Amortized Group Relative Policy Optimization

Updated 2 July 2026

Amortized Group Relative Policy Optimization (AGRPO) is an RL framework that leverages group-based reward normalization to reduce variance across heterogeneous tasks.
It efficiently aligns policy optimization in domains like molecular design, combinatorial routing, and LLM preference alignment through unified group conditioning.
AGRPO provides stable, unbiased gradients and improved sample efficiency, outperforming traditional baseline-dependent methods on several benchmarks.

Amortized Group Relative Policy Optimization (AGRPO) is a class of baseline-free, group-normalized, on-policy reinforcement learning algorithms designed to efficiently amortize policy optimization across heterogeneous input conditions. AGRPO overcomes the instability and computational inefficiency encountered by conventional baseline-dependent policy gradient methods in tasks characterized by wide inter-instance diversity, including molecular optimization, neural combinatorial optimization, diffusion LLM post-training, and personalized preference alignment. By leveraging group-wise or amortized reward normalization, AGRPO achieves stable and sample-efficient learning while generalizing across instance classes, user groups, or conditional input spaces (Javaid et al., 12 Feb 2026, Sepúlveda et al., 9 Jun 2026, Wang et al., 17 Feb 2026, Zhan, 5 Oct 2025, Ichihara et al., 3 Feb 2026).

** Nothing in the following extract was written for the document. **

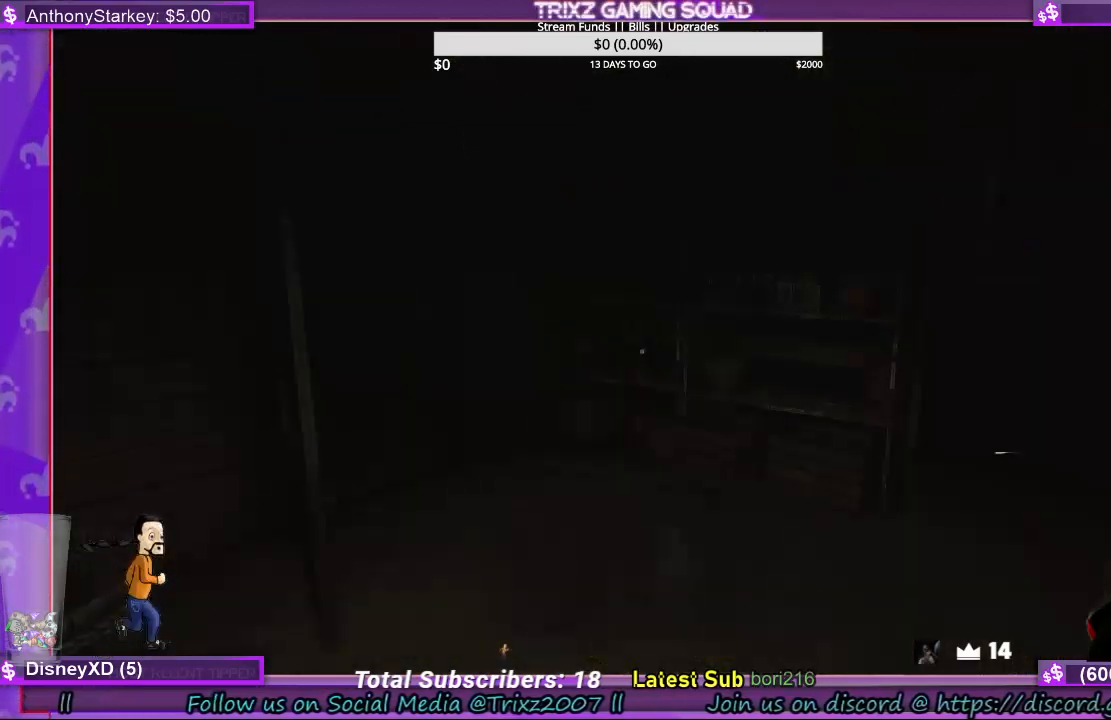
{"keys": ["a"], "mouse": [], "events": [[67, "f", "up"], [167, "f", "down"], [233, "f", "up"], [300, "f", "down"], [400, "f", "up"], [433, "a", "down"]]}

1. Algorithmic Foundation and Group-Normalized Gradient Estimators

AGRPO modifies the standard on-policy policy gradient, which estimates an unbiased gradient of the expected reward objective but suffers from high variance and bias when applied across instances with heterogeneous base difficulty or reward scale. Instead of a global baseline or a learned value function, AGRPO centers the advantage estimate for each group—where a group consists of all trajectories sampled from the same conditioning context (e.g., scaffold, graph instance, user preference, or input prompt).

For a batch of $B$ instances (e.g., molecular scaffolds $S_i$ ) and $G$ sampled rollouts per instance, with rewards $r_{i,j}=R(O_{i,j})$ , AGRPO constructs the per-group mean

$\mu_i = \frac{1}{G} \sum_{j=1}^G r_{i,j}$

and the advantage for each trajectory as

$A_{i,j} = r_{i,j} - \mu_i$

In certain settings, an additional normalization by the group standard deviation $\sigma_i$ yields the z-score advantage: $\hat{A}_{i,j} = (r_{i,j} - \mu_i)/(\sigma_i+\epsilon)$ (Sepúlveda et al., 9 Jun 2026, Wang et al., 17 Feb 2026, Ichihara et al., 3 Feb 2026).

The resulting policy gradient estimator is

$\nabla_\theta J(\theta) \approx \frac{1}{B G}\sum_{i=1}^B\sum_{j=1}^G A_{i,j} \sum_{t=0}^{T_{i,j}-1} \nabla_\theta \log \pi_\theta(a_t|s_{<t})$

or its z-score-normalized version (Javaid et al., 12 Feb 2026, Sepúlveda et al., 9 Jun 2026). This approach eliminates the need for an external or delayed baseline policy, resulting in unbiased and stable gradients.

2. Amortization Across Heterogeneous Tasks and Inputs

AGRPO enables the training of a single conditional policy (e.g., a graph transformer, attention-based pointer network, or LLM) that can generate appropriate outputs for widely varying problem instances in a one-pass, fully amortized manner. The core amortization strategy involves group-based reward normalization, which aligns the learning signal across instances of disparate inherent difficulty or reward scale (Javaid et al., 12 Feb 2026).

For example, in molecular optimization, the GRXForm framework leverages a pre-trained graph transformer to construct molecular elaborations conditioned on arbitrary scaffolds. AGRPO fine-tunes this model via group-centered reward advantages, producing an amortized policy that requires no per-instance search or inference-time oracle calls (Javaid et al., 12 Feb 2026). Similarly, in neural combinatorial optimization (NCO), AGRPO is used with autoregressive decoders on TSP and CVRP benchmarks to amortize policy learning across a population of graph instances (Sepúlveda et al., 9 Jun 2026).

In personalized preference alignment for LLMs, AGRPO is adapted to normalize advantages not only within an immediate group of samples but amortized across all historical samples from a given user or preference group. This history-based group normalization preserves minority or rare-group reward signals and yields equitable and balanced updates—addressing the noted bias when batch normalization is used across merged user populations (Wang et al., 17 Feb 2026).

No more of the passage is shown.